**EXERCISE BRIEF:** Can you continue the piece about Jonathan Anderson's fast-paced, Grindr-streamed runway show from the point where it stops?

**DOCUMENT EXTRACT:**
The entire fashion world is trying to figure out how to deal with speed—multiple concurrent collections demanding a multitude of garments. Some designers are desperately trying to put on the brakes. Others—like Jonathan Anderson—are thriving. “We operate in a world of speed,” he panted backstage after his show. That was just one idea uttered by the designer among a cacophony of conceits delivered at such a rapid-fire clip he was left breathless. The others included stuff like faux narratives, telling urban tales, “fantasy in clothing,” and “morphing reality.”
Whatever. It was that idea of speed that stuck. “You must keep the pace,” he exhaled. Fast fashion isn’t unique: Our entire culture has cranked up the momentum. Example: Anderson opted to partner with Grindr to live-stream this show. “I don’t see any difference between a dating app and Instagram,” he said. But the aforementioned is a gay social-networking app boasting a user base of 7 million and best known for no-frills one-off hookups—speed-dating so fast, you actually jettison the “date.” Meanwhile, his show was so rapid that audience members were still being shoved into their seats while the first model began to sprint the runway.
How to articulate speed in clothing? With a few clichés, like elongated zips, Velcro-tabbed boxing boot–style sneakers, track pants, a sense of sport. But only the vaguest whiff, because the rest was a mashed-up mélange of references and ideas. Some of them worked—the rabbit fur that seemed to have been colored in by Stephen Sprouse as sickly, infected ermine (scarlet on black, blue against white) was a highlight. The sickness generally felt great: the unhealthy glimmer of pale skin, bare beneath a perforated black leather coat; the indecent expanse of a bare leg dangling provocatively under a camel coat, staid bar an S&M studded collar. Was Anderson thinking of Grindr’s darker denizens when he cooked those up? “A camel coat over a bare leg is something I’m always drawn to,” cooed Anderson, extolling how easy it is to make an everyday item look subversive simply via its context.

**DATA:**
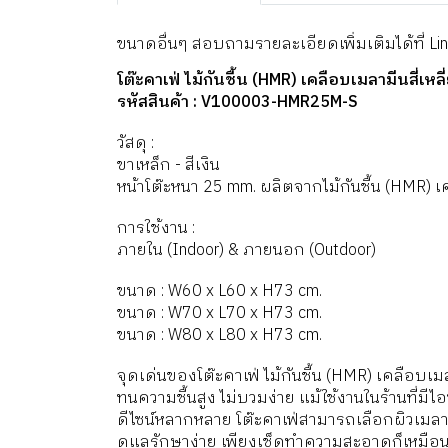
ขนาดอื่นๆ สอบถามรายละเอียดเพิ่มเติมได้ที่
Li
โต๊ะคาเฟ่ ไม้กันชื้น (HMR) เคลือบเมลามีนสี่เหล
รหัสสินค้า : V100003-HMR25M-S
วัสดุ :
ขาเหล็ก - สีเงิน
หน้าโต๊ะหนา 25 mm. ผลิตจากไม้กันชื้น (HMR) 
การใช้งาน :
ภายใน (Indoor) & ภายนอก (Outdoor)
ขนาด : W60 x L60 x H73 cm.
ขนาด : W70 x L70 x H73 cm.
ขนาด : W80 x L80 x H73 cm.
จุดเด่นของโต๊ะคาเฟ่ ไม้กันชื้น (HMR) เคลือบเม
ทนความชื้นสูง ไม่บวมง่าย แม้ใช้งานในร้านที่มีไ
ดีไซน์หลากหลาย โต๊ะคาเฟ่สามารถเลือกผิวเมลา
ดูแลรักษาง่าย เพียงเช็ดทำความสะอาดก็เหมือน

**ANSWER SPACE:**
Context, at Anderson’s shows, is everything. He’s a clever curator who relies on contrast for effect, pulling in multiple aesthetic notions, mixing them up, and pumping them out in unexpected scenarios. Pull the look apart and there’s a sweater, a cardigan, those camel coats that survive the transition into humdrum daily life. “Each season we push something,” he said. “You have to allow yourself to get some things wrong.”
He did. The snails, for instance—glow-in-the-dark stickers based on the labels pasted onto luggage—proliferated. You hoped you could peel them off; they struck you as silly, and they appeared far too often. Anderson insisted they were red herrings—“when symbolism doesn’t need to make sense,” he said—parroting a notion Miuccia Prada explored last menswear season with her racing cars and bunny rabbits. One could read into Prada’s supposedly meaningless symbols, too, and today Anderson’s escargots had an interpretation, whether he intended it or not. They symbolize the snail’s pace—the slowness of other designers, maybe, contrasted against Anderson’s breakneck pace? He presents his Loewe menswear collection in less than two weeks, but the whole thing was finished months ago, along with a campaign shot to plaster across Paris. Incidentally, he’s finished, and photographed, his Fall womenswear already, too. That’s one way to cope with fashion’s relentless pace: Beat the clock before it beats you down.